• EXERCISE AIM: Please print the full review of On Looking into the Abyss below, word for word.

069 On Looking Into the Abyss




“ON LOOKING INTO THE ABYSS”

One of America’s finest historians, Gertrude Himmelfarb, has published a collection of essays entitled On Looking into the Abyss: Untimely Thoughts on Culture and Society (New York: Vintage Books, 1995). Her vision of postmodernism’s abyss, the denial of reason, truth, justice, morality reality” (p. 149) disturbs her. She hopes to disturb her readers! She writes hoping to recover some of Lionel Trilling’s “moral realism” and “moral imagination,” intellectual virtues evident in classical historians such as Tacitus, who said: “‘This I regard as history’s highest function, to let no worthy action be uncommemorated, and to hold out the reprobation of posterity as a terror to evil words and deeds'” (p. 48). Tragically, Himmelfarb things, such qualities are sadly lacking in the most celebrated academic luminaries in America.

Along with many Jews, Himmelfarb is distressed by the apparent indifference to monumental events such as the holocaust by “philosophers and literary critics for whom there is no reality but only language, no philosophy but only a play of mind, no morality but only rhetoric and aesthetics” (p. xi). Richard Rorty, rooted in the thought of Martin Heidegger, avers that his own discipline, philosophy, should be played like a game, that ethics be “playfully” treated, and that “only a `metaphysical prig’ believes in such things as `truth’ and `reality'” (p. xii). Such attitudes mark a leading deconstructionist, Michel Foucault, who said: “‘To all those who still wish to talk about man, about his reign or his liberation, to all those who still ask themselves questions about what man is in his essence, to all those who wish to take him as their starting-point in their attempts to reach the truth . . . to all these warped and twisted forms of reflection we can answer only with a philosophical laugh” (p. 160). In response, Himmelfarb, unamused, declares, “Perhaps this book should be labeled `The Confessions of an unregenerate Prig.'” She takes seriously such things a truth and reality, for she writes out of the anguish of a Holocaust which surely happened! Indeed, Himmelfarbs’s ire intensifies as she demonstrates the ideological links between today’s deconstructionists and yesterday’s Nazis.

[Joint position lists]
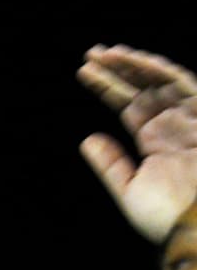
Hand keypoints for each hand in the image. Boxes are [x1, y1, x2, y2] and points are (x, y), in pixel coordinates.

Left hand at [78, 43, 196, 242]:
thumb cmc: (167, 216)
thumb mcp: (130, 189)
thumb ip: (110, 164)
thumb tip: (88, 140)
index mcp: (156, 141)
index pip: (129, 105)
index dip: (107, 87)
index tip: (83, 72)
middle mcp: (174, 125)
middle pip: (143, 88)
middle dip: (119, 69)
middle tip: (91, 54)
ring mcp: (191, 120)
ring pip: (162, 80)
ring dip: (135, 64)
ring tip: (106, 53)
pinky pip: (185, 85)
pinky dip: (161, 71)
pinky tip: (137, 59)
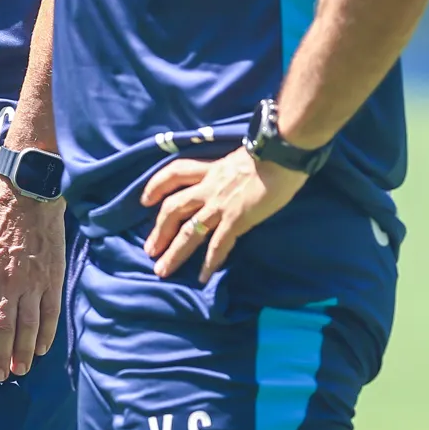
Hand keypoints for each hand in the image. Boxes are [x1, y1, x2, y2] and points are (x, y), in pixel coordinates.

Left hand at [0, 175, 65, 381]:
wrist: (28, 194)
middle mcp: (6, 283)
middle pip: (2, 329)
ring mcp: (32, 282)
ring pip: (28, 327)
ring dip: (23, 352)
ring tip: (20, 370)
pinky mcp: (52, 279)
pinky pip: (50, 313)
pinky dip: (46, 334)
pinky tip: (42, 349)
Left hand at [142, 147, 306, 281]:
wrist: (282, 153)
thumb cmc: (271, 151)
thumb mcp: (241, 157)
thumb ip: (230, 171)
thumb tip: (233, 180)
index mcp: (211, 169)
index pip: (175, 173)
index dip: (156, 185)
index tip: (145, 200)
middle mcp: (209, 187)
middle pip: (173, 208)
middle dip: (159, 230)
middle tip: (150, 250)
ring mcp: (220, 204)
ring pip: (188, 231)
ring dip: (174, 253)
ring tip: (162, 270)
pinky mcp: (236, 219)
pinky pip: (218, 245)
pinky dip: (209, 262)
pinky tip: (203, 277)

• EXERCISE RESPONSE:
069 On Looking Into the Abyss




“ON LOOKING INTO THE ABYSS”

One of America’s finest historians, Gertrude Himmelfarb, has published a collection of essays entitled On Looking into the Abyss: Untimely Thoughts on Culture and Society (New York: Vintage Books, 1995). Her vision of postmodernism’s abyss, the denial of reason, truth, justice, morality reality” (p. 149) disturbs her. She hopes to disturb her readers! She writes hoping to recover some of Lionel Trilling’s “moral realism” and “moral imagination,” intellectual virtues evident in classical historians such as Tacitus, who said: “‘This I regard as history’s highest function, to let no worthy action be uncommemorated, and to hold out the reprobation of posterity as a terror to evil words and deeds'” (p. 48). Tragically, Himmelfarb things, such qualities are sadly lacking in the most celebrated academic luminaries in America.

Along with many Jews, Himmelfarb is distressed by the apparent indifference to monumental events such as the holocaust by “philosophers and literary critics for whom there is no reality but only language, no philosophy but only a play of mind, no morality but only rhetoric and aesthetics” (p. xi). Richard Rorty, rooted in the thought of Martin Heidegger, avers that his own discipline, philosophy, should be played like a game, that ethics be “playfully” treated, and that “only a `metaphysical prig’ believes in such things as `truth’ and `reality'” (p. xii). Such attitudes mark a leading deconstructionist, Michel Foucault, who said: “‘To all those who still wish to talk about man, about his reign or his liberation, to all those who still ask themselves questions about what man is in his essence, to all those who wish to take him as their starting-point in their attempts to reach the truth . . . to all these warped and twisted forms of reflection we can answer only with a philosophical laugh” (p. 160). In response, Himmelfarb, unamused, declares, “Perhaps this book should be labeled `The Confessions of an unregenerate Prig.'” She takes seriously such things a truth and reality, for she writes out of the anguish of a Holocaust which surely happened! Indeed, Himmelfarbs’s ire intensifies as she demonstrates the ideological links between today’s deconstructionists and yesterday’s Nazis.